* Problem details: Down to the last line, repeat the data below exactly.

* Source material:
•••••
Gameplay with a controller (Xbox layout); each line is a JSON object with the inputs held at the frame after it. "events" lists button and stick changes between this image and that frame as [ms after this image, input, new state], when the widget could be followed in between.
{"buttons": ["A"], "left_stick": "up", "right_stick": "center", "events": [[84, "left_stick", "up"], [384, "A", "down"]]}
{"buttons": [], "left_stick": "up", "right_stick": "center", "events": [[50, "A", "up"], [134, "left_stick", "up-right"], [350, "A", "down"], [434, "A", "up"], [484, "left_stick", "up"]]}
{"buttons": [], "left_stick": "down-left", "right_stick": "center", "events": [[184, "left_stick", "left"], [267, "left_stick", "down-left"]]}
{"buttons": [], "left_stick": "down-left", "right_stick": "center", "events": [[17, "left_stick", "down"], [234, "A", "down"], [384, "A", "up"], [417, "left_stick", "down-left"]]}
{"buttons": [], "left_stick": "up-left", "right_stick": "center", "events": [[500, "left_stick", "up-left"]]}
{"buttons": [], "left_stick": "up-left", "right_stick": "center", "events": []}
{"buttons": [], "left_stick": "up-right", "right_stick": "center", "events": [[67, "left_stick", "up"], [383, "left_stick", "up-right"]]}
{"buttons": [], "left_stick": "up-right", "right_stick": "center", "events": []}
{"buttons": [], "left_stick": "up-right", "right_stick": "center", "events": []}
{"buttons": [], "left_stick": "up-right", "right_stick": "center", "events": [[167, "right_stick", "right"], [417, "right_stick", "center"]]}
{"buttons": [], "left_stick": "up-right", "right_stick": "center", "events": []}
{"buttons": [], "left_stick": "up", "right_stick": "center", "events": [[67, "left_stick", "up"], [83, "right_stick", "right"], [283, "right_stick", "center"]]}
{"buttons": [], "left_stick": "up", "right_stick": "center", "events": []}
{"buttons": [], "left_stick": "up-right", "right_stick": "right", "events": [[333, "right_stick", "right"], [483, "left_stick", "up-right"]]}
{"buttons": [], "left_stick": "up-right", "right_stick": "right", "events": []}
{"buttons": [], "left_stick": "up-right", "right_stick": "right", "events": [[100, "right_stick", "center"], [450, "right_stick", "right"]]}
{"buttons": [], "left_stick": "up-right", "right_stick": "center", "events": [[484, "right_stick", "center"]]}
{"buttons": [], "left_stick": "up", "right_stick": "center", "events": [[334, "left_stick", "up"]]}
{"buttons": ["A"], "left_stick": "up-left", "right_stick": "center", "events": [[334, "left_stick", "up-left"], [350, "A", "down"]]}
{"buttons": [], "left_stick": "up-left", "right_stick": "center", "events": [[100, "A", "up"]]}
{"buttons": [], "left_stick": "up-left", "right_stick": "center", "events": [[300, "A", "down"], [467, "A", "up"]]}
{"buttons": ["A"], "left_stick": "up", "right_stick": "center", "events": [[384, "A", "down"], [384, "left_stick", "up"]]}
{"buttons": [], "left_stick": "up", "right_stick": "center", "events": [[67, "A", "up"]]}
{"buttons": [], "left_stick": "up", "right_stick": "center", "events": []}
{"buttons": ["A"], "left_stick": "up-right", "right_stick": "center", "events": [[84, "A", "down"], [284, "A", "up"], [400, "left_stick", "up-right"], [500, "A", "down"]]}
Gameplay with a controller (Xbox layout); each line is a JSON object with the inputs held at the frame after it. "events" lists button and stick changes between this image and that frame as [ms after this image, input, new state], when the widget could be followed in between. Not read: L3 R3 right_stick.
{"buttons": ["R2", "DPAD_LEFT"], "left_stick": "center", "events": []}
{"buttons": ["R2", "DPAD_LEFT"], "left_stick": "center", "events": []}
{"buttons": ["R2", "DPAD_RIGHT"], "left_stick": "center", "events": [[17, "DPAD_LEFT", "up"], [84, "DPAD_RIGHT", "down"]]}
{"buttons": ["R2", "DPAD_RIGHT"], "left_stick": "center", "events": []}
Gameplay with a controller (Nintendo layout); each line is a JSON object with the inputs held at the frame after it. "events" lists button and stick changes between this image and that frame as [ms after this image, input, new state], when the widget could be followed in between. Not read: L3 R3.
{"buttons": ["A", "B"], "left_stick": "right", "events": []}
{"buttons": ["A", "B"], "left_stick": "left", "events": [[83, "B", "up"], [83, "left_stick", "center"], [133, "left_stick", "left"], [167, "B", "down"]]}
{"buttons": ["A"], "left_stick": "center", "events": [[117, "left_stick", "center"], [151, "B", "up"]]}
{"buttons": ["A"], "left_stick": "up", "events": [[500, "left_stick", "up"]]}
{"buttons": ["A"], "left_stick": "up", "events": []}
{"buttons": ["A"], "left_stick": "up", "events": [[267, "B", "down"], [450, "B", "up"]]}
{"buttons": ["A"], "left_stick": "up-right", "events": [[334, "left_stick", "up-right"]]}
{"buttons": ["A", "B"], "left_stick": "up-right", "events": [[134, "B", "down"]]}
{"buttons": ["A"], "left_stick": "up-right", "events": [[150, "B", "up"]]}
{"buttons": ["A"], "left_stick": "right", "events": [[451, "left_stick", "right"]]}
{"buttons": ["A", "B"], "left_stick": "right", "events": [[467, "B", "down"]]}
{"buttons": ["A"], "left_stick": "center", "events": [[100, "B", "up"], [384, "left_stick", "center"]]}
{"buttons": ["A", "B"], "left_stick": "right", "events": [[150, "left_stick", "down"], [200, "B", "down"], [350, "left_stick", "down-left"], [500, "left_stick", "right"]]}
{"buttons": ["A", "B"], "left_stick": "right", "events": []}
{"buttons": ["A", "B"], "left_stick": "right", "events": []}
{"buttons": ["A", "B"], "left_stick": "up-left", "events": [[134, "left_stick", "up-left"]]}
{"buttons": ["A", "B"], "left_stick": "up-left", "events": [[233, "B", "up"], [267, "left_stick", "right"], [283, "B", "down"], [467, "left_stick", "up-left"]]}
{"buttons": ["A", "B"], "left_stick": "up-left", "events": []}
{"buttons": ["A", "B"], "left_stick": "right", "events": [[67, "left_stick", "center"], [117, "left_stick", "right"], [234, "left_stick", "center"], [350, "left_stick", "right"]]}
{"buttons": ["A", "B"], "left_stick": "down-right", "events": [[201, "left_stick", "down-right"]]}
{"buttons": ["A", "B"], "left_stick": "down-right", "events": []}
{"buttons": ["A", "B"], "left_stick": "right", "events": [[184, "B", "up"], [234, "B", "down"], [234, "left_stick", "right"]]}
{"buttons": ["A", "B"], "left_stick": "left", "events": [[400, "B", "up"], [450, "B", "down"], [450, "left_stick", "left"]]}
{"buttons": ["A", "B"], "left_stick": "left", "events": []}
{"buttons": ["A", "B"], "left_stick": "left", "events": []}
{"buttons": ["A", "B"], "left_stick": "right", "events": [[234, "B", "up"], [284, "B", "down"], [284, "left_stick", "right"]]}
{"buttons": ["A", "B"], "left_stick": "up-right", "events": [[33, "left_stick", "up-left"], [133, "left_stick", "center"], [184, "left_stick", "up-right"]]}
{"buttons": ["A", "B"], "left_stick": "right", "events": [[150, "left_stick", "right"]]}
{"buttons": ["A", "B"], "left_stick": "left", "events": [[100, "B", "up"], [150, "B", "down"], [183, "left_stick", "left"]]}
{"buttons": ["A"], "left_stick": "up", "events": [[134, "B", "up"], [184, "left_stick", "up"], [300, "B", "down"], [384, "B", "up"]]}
•••••
* Response:
Gameplay with a controller (Xbox layout); each line is a JSON object with the inputs held at the frame after it. "events" lists button and stick changes between this image and that frame as [ms after this image, input, new state], when the widget could be followed in between.
{"buttons": ["A"], "left_stick": "up", "right_stick": "center", "events": [[84, "left_stick", "up"], [384, "A", "down"]]}
{"buttons": [], "left_stick": "up", "right_stick": "center", "events": [[50, "A", "up"], [134, "left_stick", "up-right"], [350, "A", "down"], [434, "A", "up"], [484, "left_stick", "up"]]}
{"buttons": [], "left_stick": "down-left", "right_stick": "center", "events": [[184, "left_stick", "left"], [267, "left_stick", "down-left"]]}
{"buttons": [], "left_stick": "down-left", "right_stick": "center", "events": [[17, "left_stick", "down"], [234, "A", "down"], [384, "A", "up"], [417, "left_stick", "down-left"]]}
{"buttons": [], "left_stick": "up-left", "right_stick": "center", "events": [[500, "left_stick", "up-left"]]}
{"buttons": [], "left_stick": "up-left", "right_stick": "center", "events": []}
{"buttons": [], "left_stick": "up-right", "right_stick": "center", "events": [[67, "left_stick", "up"], [383, "left_stick", "up-right"]]}
{"buttons": [], "left_stick": "up-right", "right_stick": "center", "events": []}
{"buttons": [], "left_stick": "up-right", "right_stick": "center", "events": []}
{"buttons": [], "left_stick": "up-right", "right_stick": "center", "events": [[167, "right_stick", "right"], [417, "right_stick", "center"]]}
{"buttons": [], "left_stick": "up-right", "right_stick": "center", "events": []}
{"buttons": [], "left_stick": "up", "right_stick": "center", "events": [[67, "left_stick", "up"], [83, "right_stick", "right"], [283, "right_stick", "center"]]}
{"buttons": [], "left_stick": "up", "right_stick": "center", "events": []}
{"buttons": [], "left_stick": "up-right", "right_stick": "right", "events": [[333, "right_stick", "right"], [483, "left_stick", "up-right"]]}
{"buttons": [], "left_stick": "up-right", "right_stick": "right", "events": []}
{"buttons": [], "left_stick": "up-right", "right_stick": "right", "events": [[100, "right_stick", "center"], [450, "right_stick", "right"]]}
{"buttons": [], "left_stick": "up-right", "right_stick": "center", "events": [[484, "right_stick", "center"]]}
{"buttons": [], "left_stick": "up", "right_stick": "center", "events": [[334, "left_stick", "up"]]}
{"buttons": ["A"], "left_stick": "up-left", "right_stick": "center", "events": [[334, "left_stick", "up-left"], [350, "A", "down"]]}
{"buttons": [], "left_stick": "up-left", "right_stick": "center", "events": [[100, "A", "up"]]}
{"buttons": [], "left_stick": "up-left", "right_stick": "center", "events": [[300, "A", "down"], [467, "A", "up"]]}
{"buttons": ["A"], "left_stick": "up", "right_stick": "center", "events": [[384, "A", "down"], [384, "left_stick", "up"]]}
{"buttons": [], "left_stick": "up", "right_stick": "center", "events": [[67, "A", "up"]]}
{"buttons": [], "left_stick": "up", "right_stick": "center", "events": []}
{"buttons": ["A"], "left_stick": "up-right", "right_stick": "center", "events": [[84, "A", "down"], [284, "A", "up"], [400, "left_stick", "up-right"], [500, "A", "down"]]}
Gameplay with a controller (Xbox layout); each line is a JSON object with the inputs held at the frame after it. "events" lists button and stick changes between this image and that frame as [ms after this image, input, new state], when the widget could be followed in between. Not read: L3 R3 right_stick.
{"buttons": ["R2", "DPAD_LEFT"], "left_stick": "center", "events": []}
{"buttons": ["R2", "DPAD_LEFT"], "left_stick": "center", "events": []}
{"buttons": ["R2", "DPAD_RIGHT"], "left_stick": "center", "events": [[17, "DPAD_LEFT", "up"], [84, "DPAD_RIGHT", "down"]]}
{"buttons": ["R2", "DPAD_RIGHT"], "left_stick": "center", "events": []}
Gameplay with a controller (Nintendo layout); each line is a JSON object with the inputs held at the frame after it. "events" lists button and stick changes between this image and that frame as [ms after this image, input, new state], when the widget could be followed in between. Not read: L3 R3.
{"buttons": ["A", "B"], "left_stick": "right", "events": []}
{"buttons": ["A", "B"], "left_stick": "left", "events": [[83, "B", "up"], [83, "left_stick", "center"], [133, "left_stick", "left"], [167, "B", "down"]]}
{"buttons": ["A"], "left_stick": "center", "events": [[117, "left_stick", "center"], [151, "B", "up"]]}
{"buttons": ["A"], "left_stick": "up", "events": [[500, "left_stick", "up"]]}
{"buttons": ["A"], "left_stick": "up", "events": []}
{"buttons": ["A"], "left_stick": "up", "events": [[267, "B", "down"], [450, "B", "up"]]}
{"buttons": ["A"], "left_stick": "up-right", "events": [[334, "left_stick", "up-right"]]}
{"buttons": ["A", "B"], "left_stick": "up-right", "events": [[134, "B", "down"]]}
{"buttons": ["A"], "left_stick": "up-right", "events": [[150, "B", "up"]]}
{"buttons": ["A"], "left_stick": "right", "events": [[451, "left_stick", "right"]]}
{"buttons": ["A", "B"], "left_stick": "right", "events": [[467, "B", "down"]]}
{"buttons": ["A"], "left_stick": "center", "events": [[100, "B", "up"], [384, "left_stick", "center"]]}
{"buttons": ["A", "B"], "left_stick": "right", "events": [[150, "left_stick", "down"], [200, "B", "down"], [350, "left_stick", "down-left"], [500, "left_stick", "right"]]}
{"buttons": ["A", "B"], "left_stick": "right", "events": []}
{"buttons": ["A", "B"], "left_stick": "right", "events": []}
{"buttons": ["A", "B"], "left_stick": "up-left", "events": [[134, "left_stick", "up-left"]]}
{"buttons": ["A", "B"], "left_stick": "up-left", "events": [[233, "B", "up"], [267, "left_stick", "right"], [283, "B", "down"], [467, "left_stick", "up-left"]]}
{"buttons": ["A", "B"], "left_stick": "up-left", "events": []}
{"buttons": ["A", "B"], "left_stick": "right", "events": [[67, "left_stick", "center"], [117, "left_stick", "right"], [234, "left_stick", "center"], [350, "left_stick", "right"]]}
{"buttons": ["A", "B"], "left_stick": "down-right", "events": [[201, "left_stick", "down-right"]]}
{"buttons": ["A", "B"], "left_stick": "down-right", "events": []}
{"buttons": ["A", "B"], "left_stick": "right", "events": [[184, "B", "up"], [234, "B", "down"], [234, "left_stick", "right"]]}
{"buttons": ["A", "B"], "left_stick": "left", "events": [[400, "B", "up"], [450, "B", "down"], [450, "left_stick", "left"]]}
{"buttons": ["A", "B"], "left_stick": "left", "events": []}
{"buttons": ["A", "B"], "left_stick": "left", "events": []}
{"buttons": ["A", "B"], "left_stick": "right", "events": [[234, "B", "up"], [284, "B", "down"], [284, "left_stick", "right"]]}
{"buttons": ["A", "B"], "left_stick": "up-right", "events": [[33, "left_stick", "up-left"], [133, "left_stick", "center"], [184, "left_stick", "up-right"]]}
{"buttons": ["A", "B"], "left_stick": "right", "events": [[150, "left_stick", "right"]]}
{"buttons": ["A", "B"], "left_stick": "left", "events": [[100, "B", "up"], [150, "B", "down"], [183, "left_stick", "left"]]}
{"buttons": ["A"], "left_stick": "up", "events": [[134, "B", "up"], [184, "left_stick", "up"], [300, "B", "down"], [384, "B", "up"]]}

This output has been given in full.